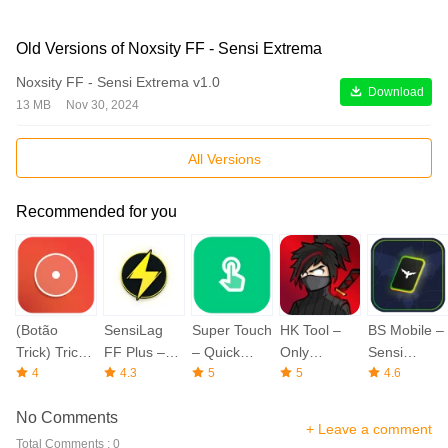
Old Versions of Noxsity FF - Sensi Extrema
Noxsity FF - Sensi Extrema v1.0
Download
13 MB
Nov 30, 2024
All Versions
Recommended for you
(Botão
SensiLag
Super Touch
HK Tool –
BS Mobile –
Trick) Trick
FF Plus –
– Quick
Only
Sensi
FF Button
4
More Sensi
4.3
Screen
5
Headshot
5
Emulador
4.6
Fire
No Comments
+ Leave a comment
Total Comments : 0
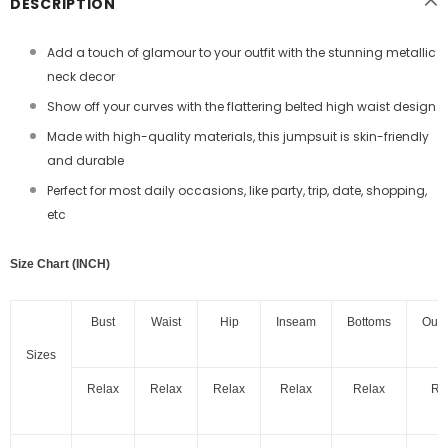
DESCRIPTION
Add a touch of glamour to your outfit with the stunning metallic
neck decor
Show off your curves with the flattering belted high waist design
Made with high-quality materials, this jumpsuit is skin-friendly
and durable
Perfect for most daily occasions, like party, trip, date, shopping,
etc
Size Chart (INCH)
Bust
Waist
Hip
Inseam
Bottoms
Out
Sizes
Relax
Relax
Relax
Relax
Relax
Re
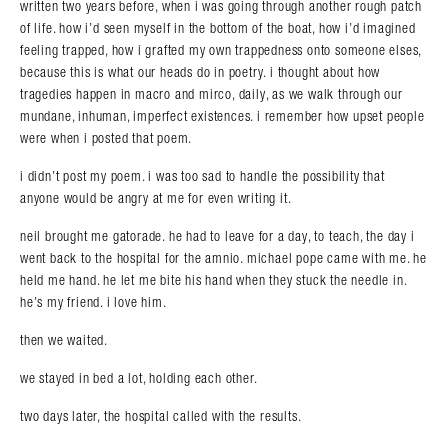
written two years before, when i was going through another rough patch
of life. how i’d seen myself in the bottom of the boat, how i’d imagined
feeling trapped, how i grafted my own trappedness onto someone elses,
because this is what our heads do in poetry. i thought about how
tragedies happen in macro and mirco, daily, as we walk through our
mundane, inhuman, imperfect existences. i remember how upset people
were when i posted that poem.
i didn’t post my poem. i was too sad to handle the possibility that
anyone would be angry at me for even writing it.
neil brought me gatorade. he had to leave for a day, to teach, the day i
went back to the hospital for the amnio. michael pope came with me. he
held me hand. he let me bite his hand when they stuck the needle in.
he’s my friend. i love him.
then we waited.
we stayed in bed a lot, holding each other.
two days later, the hospital called with the results.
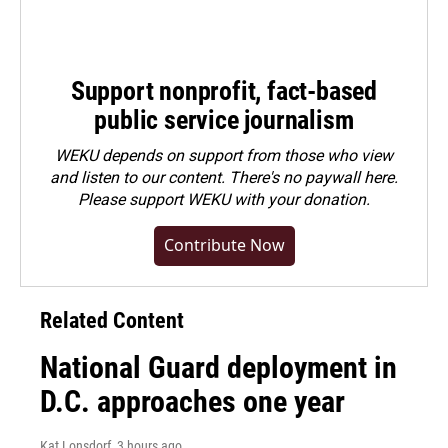
Support nonprofit, fact-based
public service journalism
WEKU depends on support from those who view
and listen to our content. There's no paywall here.
Please
support WEKU with your donation
.
Contribute Now
Related Content
National Guard deployment in
D.C. approaches one year
Kat Lonsdorf
, 3 hours ago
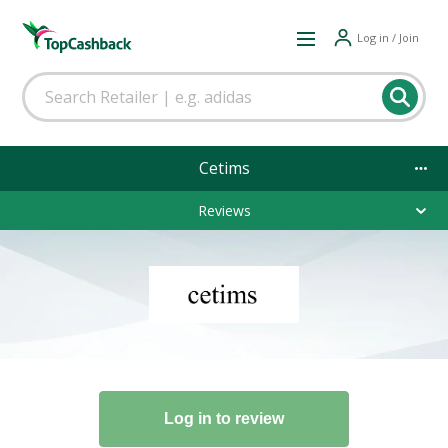
Log in / Join
Cetims
Reviews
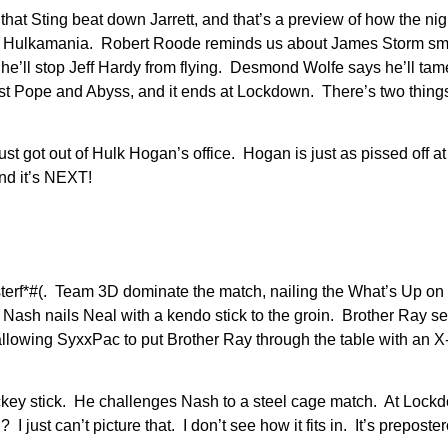
that Sting beat down Jarrett, and that’s a preview of how the nig
and Hulkamania. Robert Roode reminds us about James Storm s
he’ll stop Jeff Hardy from flying. Desmond Wolfe says he’ll t
inst Pope and Abyss, and it ends at Lockdown. There’s two thin
st got out of Hulk Hogan’s office. Hogan is just as pissed off 
and it’s NEXT!
usterf*#(. Team 3D dominate the match, nailing the What’s Up on 
ut Nash nails Neal with a kendo stick to the groin. Brother Ray s
llowing SyxxPac to put Brother Ray through the table with an X-
ockey stick. He challenges Nash to a steel cage match. At Loc
ust can’t picture that. I don’t see how it fits in. It’s preposte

§ **WHAT NEEDS TO BE DONE**:
Rewrite the text read from each picture in the data above, replacing every instance of "Relax" with "Regular" and leaving everything else unchanged. Do not include the pictures in your answer.

§ **EXPECTED ANSWER**:
Old Versions of Noxsity FF - Sensi Extrema
Noxsity FF - Sensi Extrema v1.0
Download
13 MB
Nov 30, 2024
All Versions
Recommended for you
(Botão
SensiLag
Super Touch
HK Tool –
BS Mobile –
Trick) Trick
FF Plus –
– Quick
Only
Sensi
FF Button
4
More Sensi
4.3
Screen
5
Headshot
5
Emulador
4.6
Fire
No Comments
+ Leave a comment
Total Comments : 0
DESCRIPTION
Add a touch of glamour to your outfit with the stunning metallic
neck decor
Show off your curves with the flattering belted high waist design
Made with high-quality materials, this jumpsuit is skin-friendly
and durable
Perfect for most daily occasions, like party, trip, date, shopping,
etc
Size Chart (INCH)
Bust
Waist
Hip
Inseam
Bottoms
Out
Sizes
Regular
Regular
Regular
Regular
Regular
Re
written two years before, when i was going through another rough patch
of life. how i’d seen myself in the bottom of the boat, how i’d imagined
feeling trapped, how i grafted my own trappedness onto someone elses,
because this is what our heads do in poetry. i thought about how
tragedies happen in macro and mirco, daily, as we walk through our
mundane, inhuman, imperfect existences. i remember how upset people
were when i posted that poem.
i didn’t post my poem. i was too sad to handle the possibility that
anyone would be angry at me for even writing it.
neil brought me gatorade. he had to leave for a day, to teach, the day i
went back to the hospital for the amnio. michael pope came with me. he
held me hand. he let me bite his hand when they stuck the needle in.
he’s my friend. i love him.
then we waited.
we stayed in bed a lot, holding each other.
two days later, the hospital called with the results.
Support nonprofit, fact-based
public service journalism
WEKU depends on support from those who view
and listen to our content. There's no paywall here.
Please
support WEKU with your donation
.
Contribute Now
Related Content
National Guard deployment in
D.C. approaches one year
Kat Lonsdorf
, 3 hours ago
Log in / Join
Cetims
Reviews
that Sting beat down Jarrett, and that’s a preview of how the nig
and Hulkamania. Robert Roode reminds us about James Storm s
he’ll stop Jeff Hardy from flying. Desmond Wolfe says he’ll t
inst Pope and Abyss, and it ends at Lockdown. There’s two thin
st got out of Hulk Hogan’s office. Hogan is just as pissed off 
and it’s NEXT!
usterf*#(. Team 3D dominate the match, nailing the What’s Up on 
ut Nash nails Neal with a kendo stick to the groin. Brother Ray s
llowing SyxxPac to put Brother Ray through the table with an X-
ockey stick. He challenges Nash to a steel cage match. At Loc
ust can’t picture that. I don’t see how it fits in. It’s preposte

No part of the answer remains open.